▶ **Exercise aim**:
Rewrite every one of the rows below, substituting "graph" for each occurrence of "chart" and leaving everything else unchanged. Omit the pictures from your output.

[Start of section]

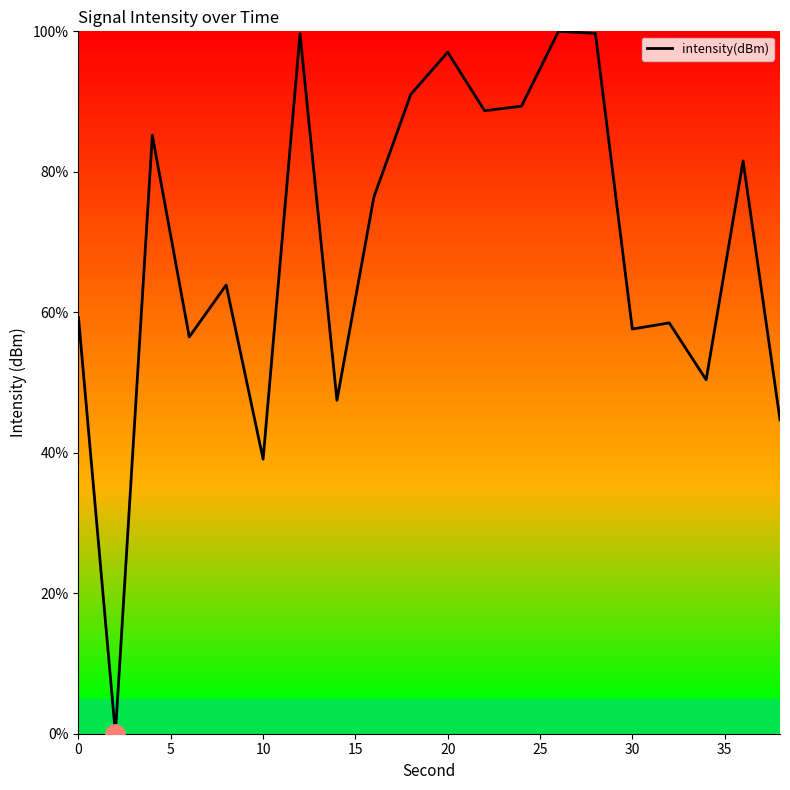

How many interior local valleys (lower than both neighbors) does the data have?

7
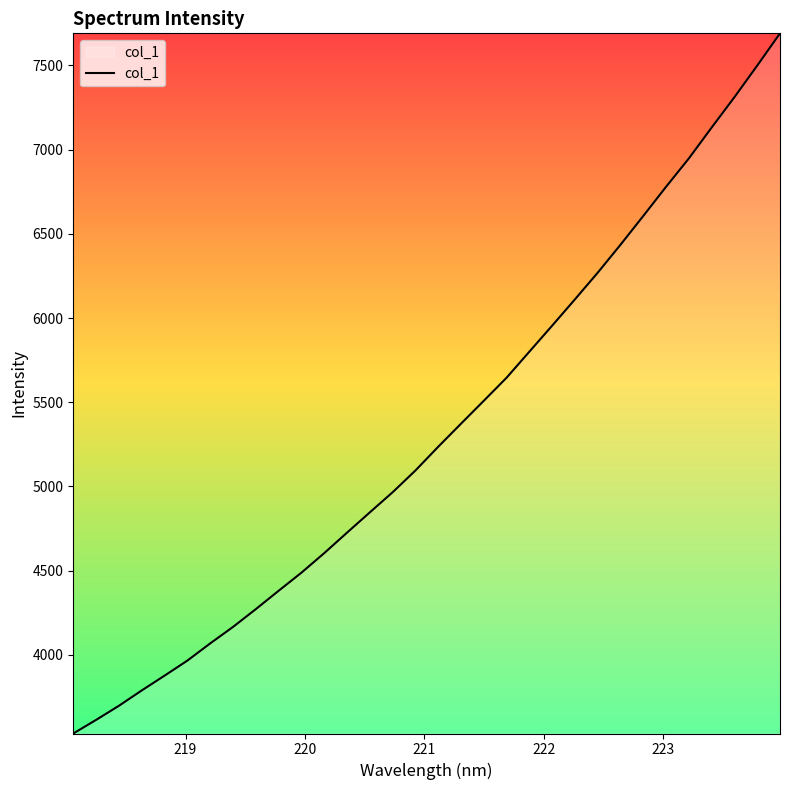

What is the minimum value shown in the chart?

3533.4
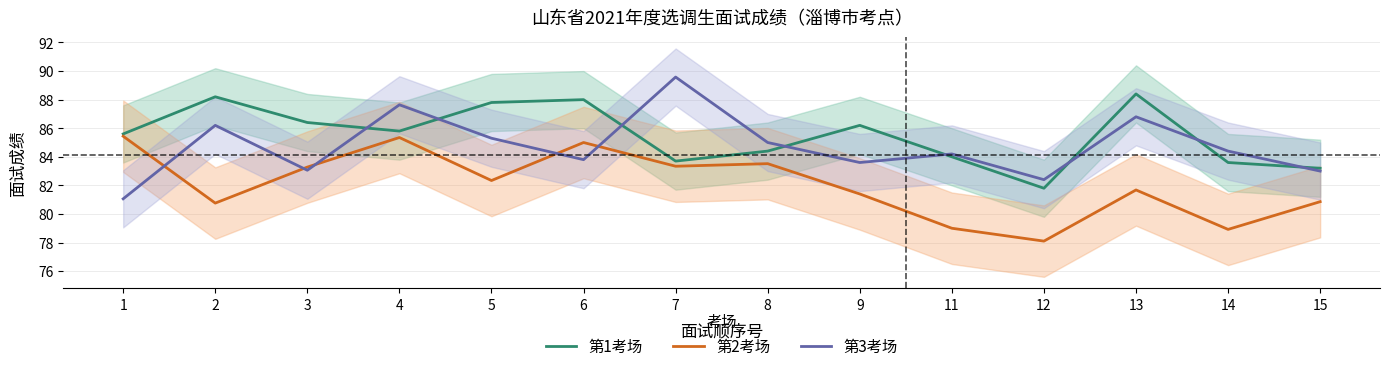

Between 1 and 6, which series saw the biggest shift?

第3考场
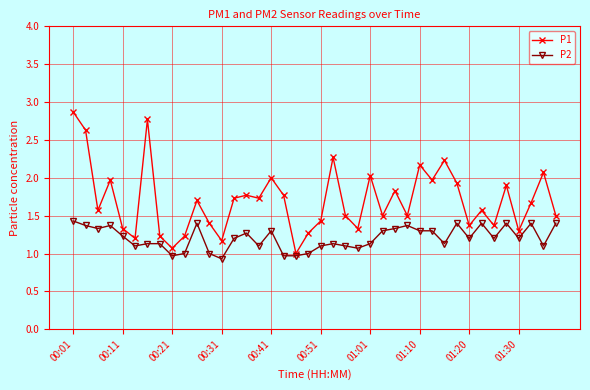

What are all the series names shown in the legend?

P1, P2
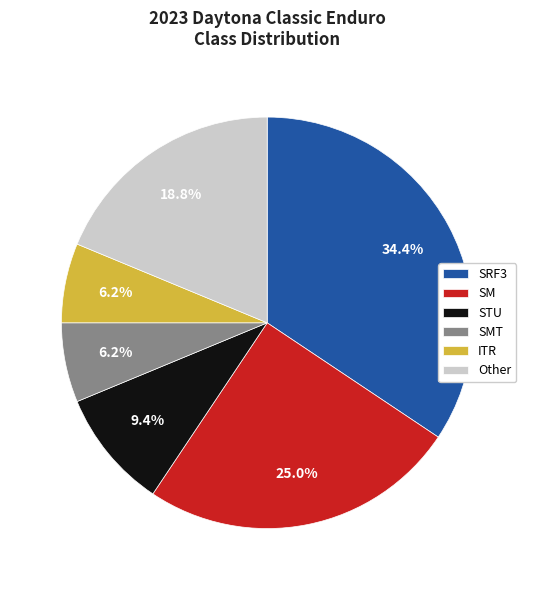

What is the ratio of the value at Other to the value at SRF3?

0.5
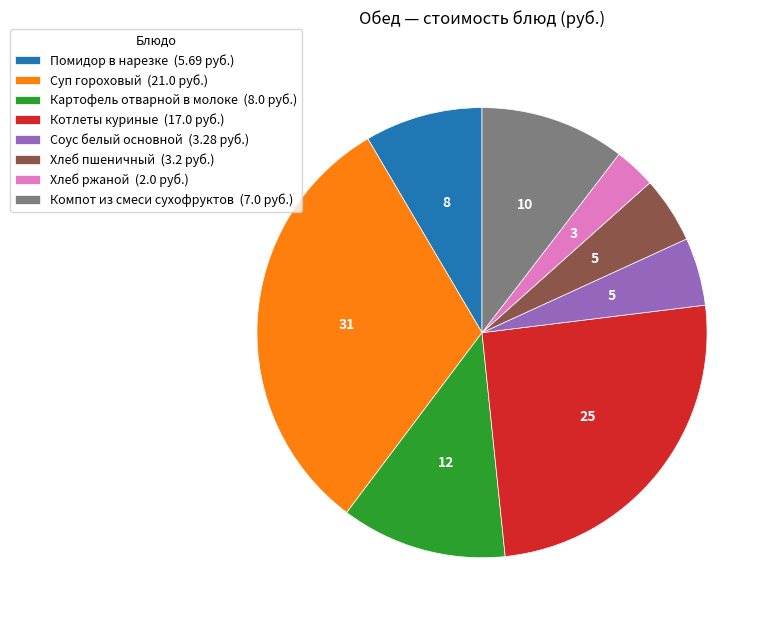

True or false: Помидор в нарезке accounts for 1% of the total.

False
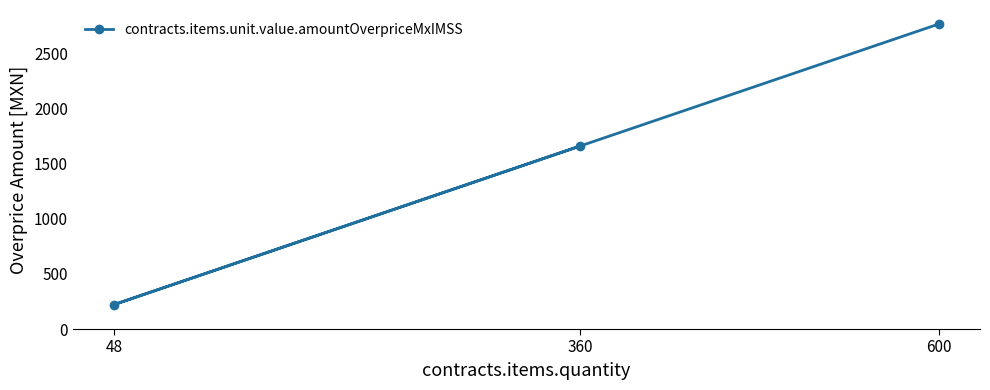

What is the value of the 3rd point from the left?

2766.7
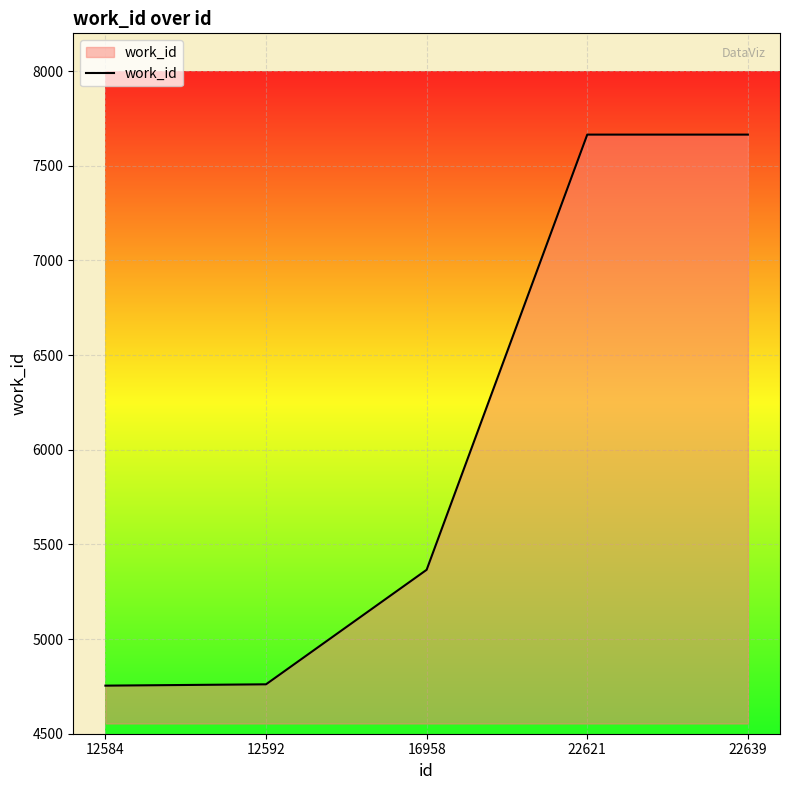

What is the average value?

6042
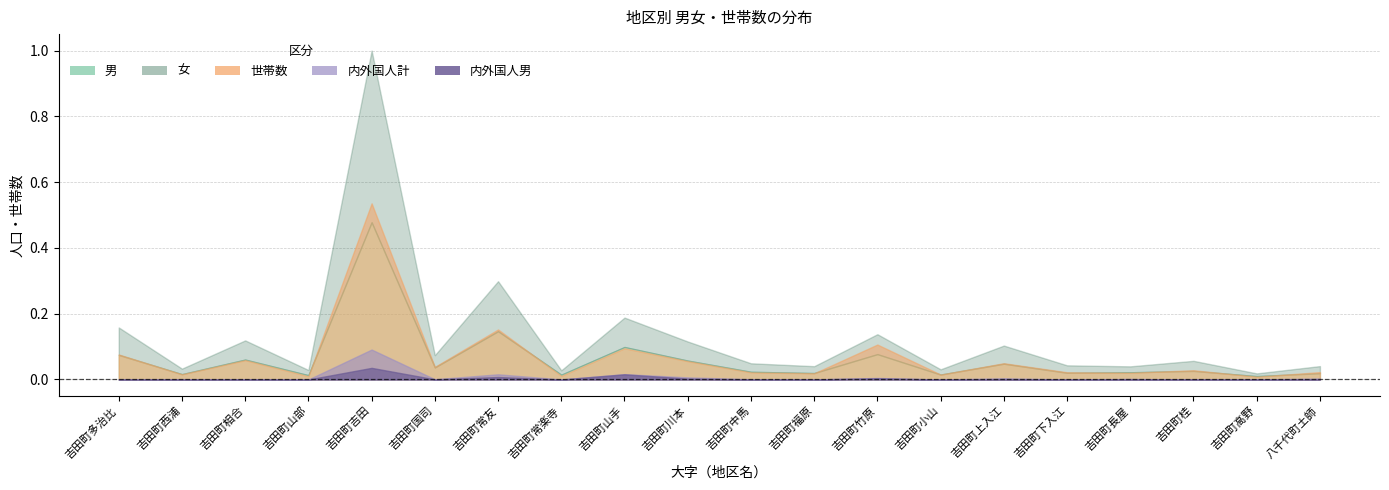

At which category does 男 reach its first local valley?

吉田町西浦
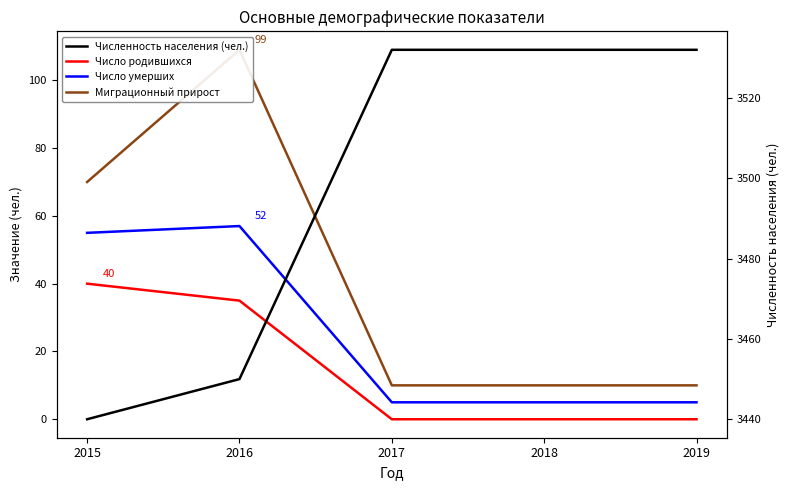

At which label is Число умерших closest to 31?

2015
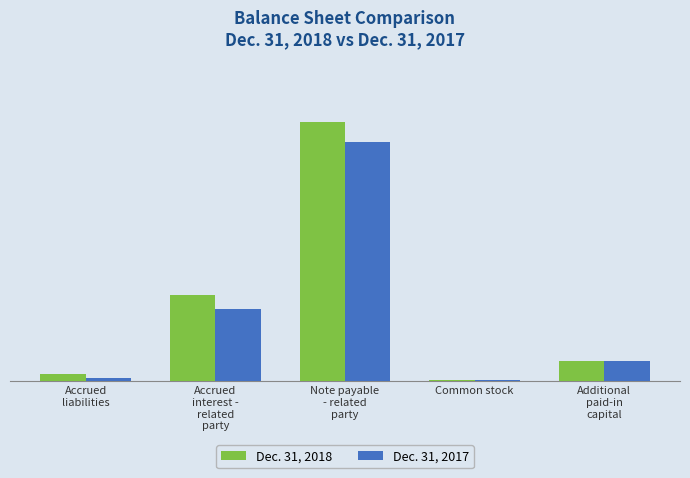

Does the chart contain stacked bars?

No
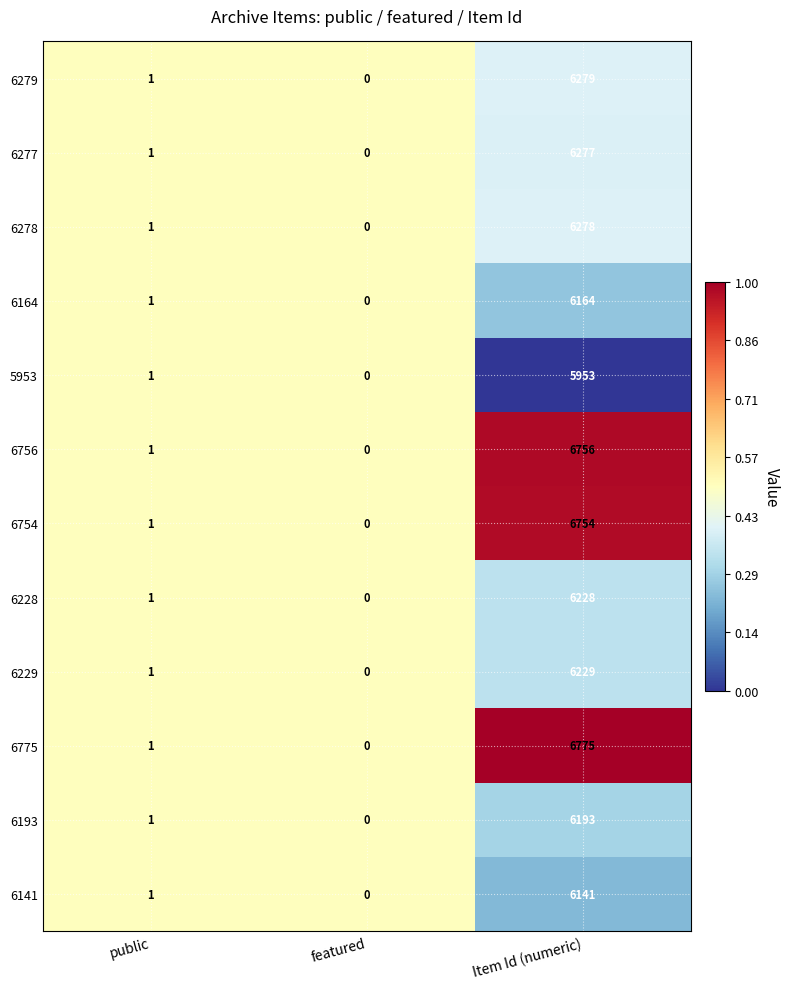

How many categories are shown in the chart?

3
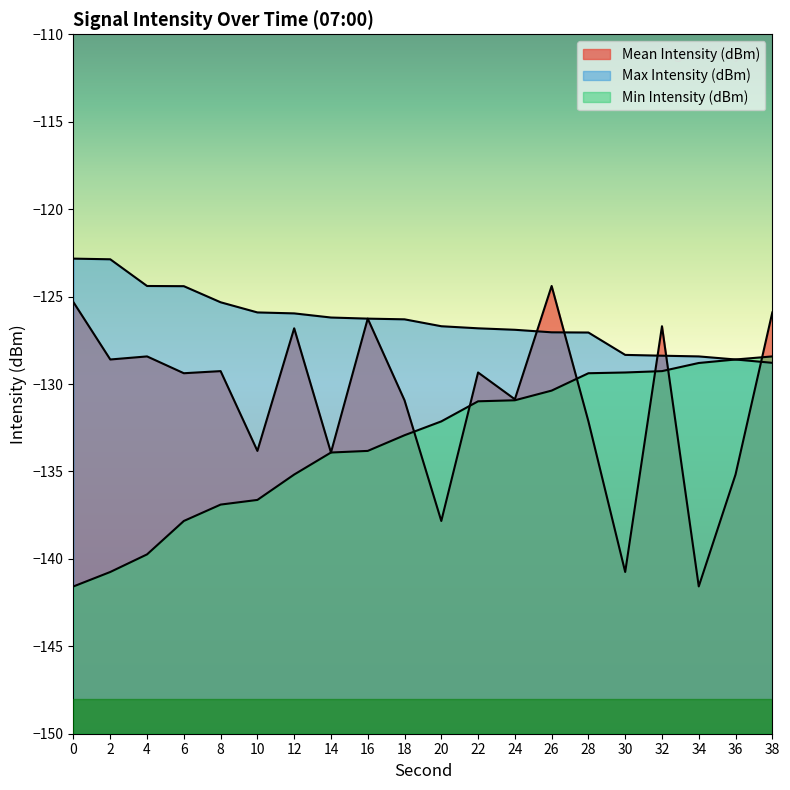

What is the difference between the Min Intensity (dBm) values at 38 and 2?

12.3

[End of section]

▶ **Solution below**:
How many interior local valleys (lower than both neighbors) does the data have?

7

What is the minimum value shown in the graph?

3533.4

Between 1 and 6, which series saw the biggest shift?

第3考场

What are all the series names shown in the legend?

P1, P2

What is the ratio of the value at Other to the value at SRF3?

0.5

True or false: Помидор в нарезке accounts for 1% of the total.

False

What is the value of the 3rd point from the left?

2766.7

What is the average value?

6042

At which category does 男 reach its first local valley?

吉田町西浦

At which label is Число умерших closest to 31?

2015

Does the graph contain stacked bars?

No

How many categories are shown in the graph?

3

What is the difference between the Min Intensity (dBm) values at 38 and 2?

12.3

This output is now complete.